Man. I love SQLite, but the current virtual table extension is a performance dumpster fire. SQLite doesn’t understand multiple-column indexes on virtual tables, and the secret sauce to make it pick the “best” index is found only in the Necronimicon. Inevitably, with even fairly trivial joins, SQLite bails out to a polynomial sequential scan.

frabert · on May 22, 2021

I'd be very interested in this SQLite Necronomicon you're talking about :)

thechao · on May 23, 2021

I don't know if you're serious, but the `xBestIndex` function is supposed to be a literal description of the size & efficiency of the various tables. Lets say you have four tables: A,B,C are indexed (log access); table D is linear scan. Then, the `xBestIndex` function should return log(num-rows(X)) for A, B, and C; it should return num-rows(X) for D.

The issue is that SQLite considers the entire table when doing query plans, rather than the specific query that's about to be performed; this means if D is especially short, then it'll choose D as the "driver" table, and then linearly scan A, B, and C. This is not the behavior is uses for its own internal tables. Instead, internal tables are log-scanned based off the "best" table.

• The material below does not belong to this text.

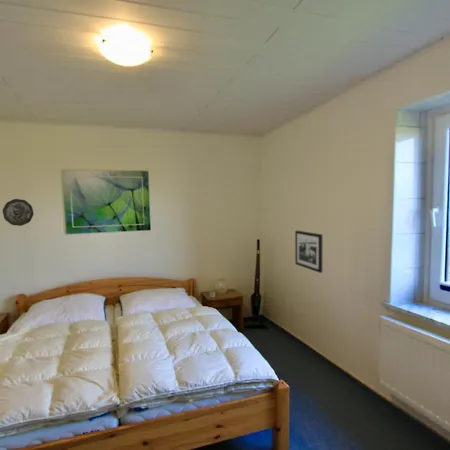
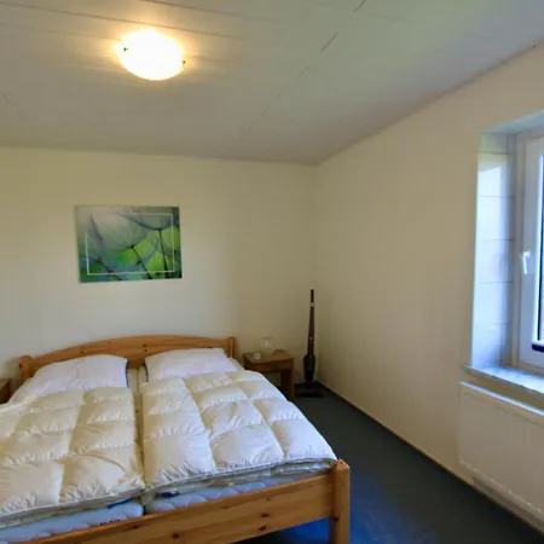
- picture frame [294,230,323,274]
- decorative plate [2,198,34,227]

I suppose, what I'd really like is a strong guarantee that the plans SQLite compiled always used the index. I understand that there's N! possible plan orders for a join, so we can't consider all orders, but whatever mechanism is exposed through `xBestIndex` is just bonkers bad.

frabert · on May 23, 2021

Thanks, I was serious and any insight from anyone who has more experience than me in this stuff is appreciated!

gaze · on May 23, 2021

I tried doing this using prolog last summer to extract some features from a codebase. I loved it. Being able to query a codebase like a database is extremely useful.

marco_craveiro · on May 23, 2021

Pretty cool! One question though: if this was based on LSP in general, it could be generalised to any language, right? I wonder why they wired it to clangd specifically.

frabert · on May 23, 2021

I wired it to clangd specifically because of two main reasons:

- LLVM provides a remote interface to their index accessible through a gRPC connection

- The clangd protocol is very simple, and the bindings can be generated automatically

I don't know enough about LSP to say whether it would be a suitable protocol to use for this purpose

cryptonector · on May 22, 2021

Cscope as a SQL DB? I would really like that. But it's important not to stop at parsed code, especially in C (for obvious reasons).

laymonage · on May 23, 2021

This is cool! You can do a lot of things with SQLite these days.